I am implementing the Multi-Head Self-Attention in Pytorch now. I looked at a couple of implementations and they seem a bit wrong, or at least I am not sure why it is done the way it is. They would often apply the linear projection just once:
self.query_projection = nn.Linear(input_dim, output_dim)
self.key_projection = nn.Linear(input_dim, output_dim)
self.value_projection = nn.Linear(input_dim, output_dim)
and then they would often reshape the projection as
query_heads = query_projected.view(batch_size, query_lenght, head_count, head_dimension).transpose(1,2)
key_heads = key_projected.view(batch_size, key_len, head_count, head_dimension).transpose(1, 2) # (batch_size, heads_count, key_len, d_head)
value_heads = value_projected.view(batch_size, value_len, head_count, head_dimension).transpose(1, 2) # (batch_size, heads_count, value_len, d_head)

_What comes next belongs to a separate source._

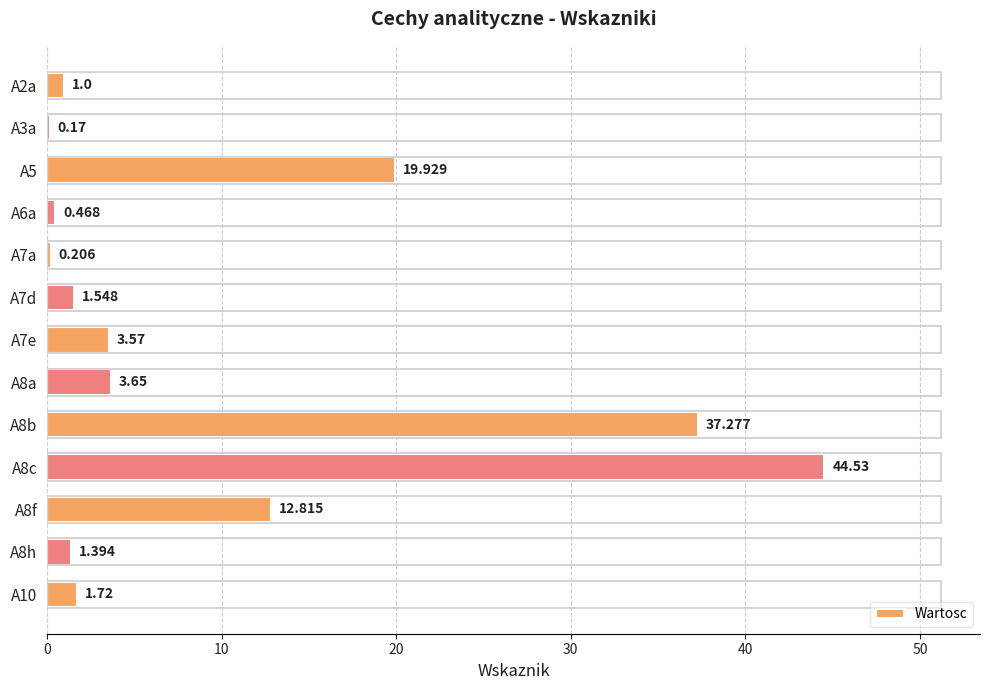

Does the chart contain any negative values?

No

attention_weights = scaled_dot_product(query_heads, key_heads)
According to this code, each head will work on a piece of a projected query. However, the initial paper says that we need to have a different Linear projection for each head in the encoder.

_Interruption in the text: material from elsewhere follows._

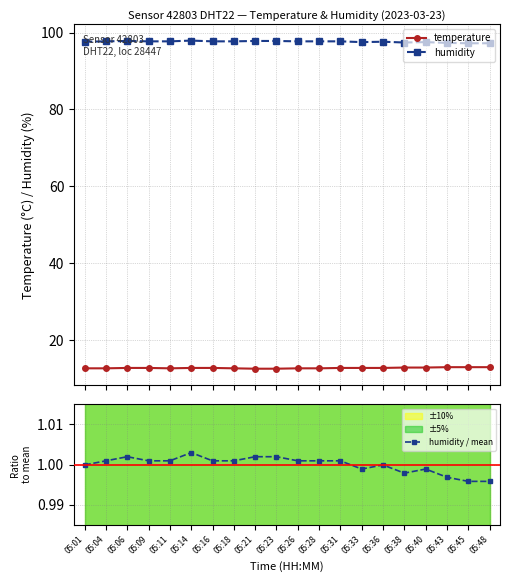

Which category has the highest value in the temperature series?

05:43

Is this displayed implementation correct?
They are equivalent.
Theoretically (and in paper writing), it is easier to consider them as separate linear projections. Say if you have 8 heads, and each head has a M->N
projection, then one would have 8
N by M
matrix.
In implementation though, it is faster to have a M->8N
transformation by having a 8N by M
matrix.
One can concatenate the matrices in the first formulation to obtain the matrix in the second formulation.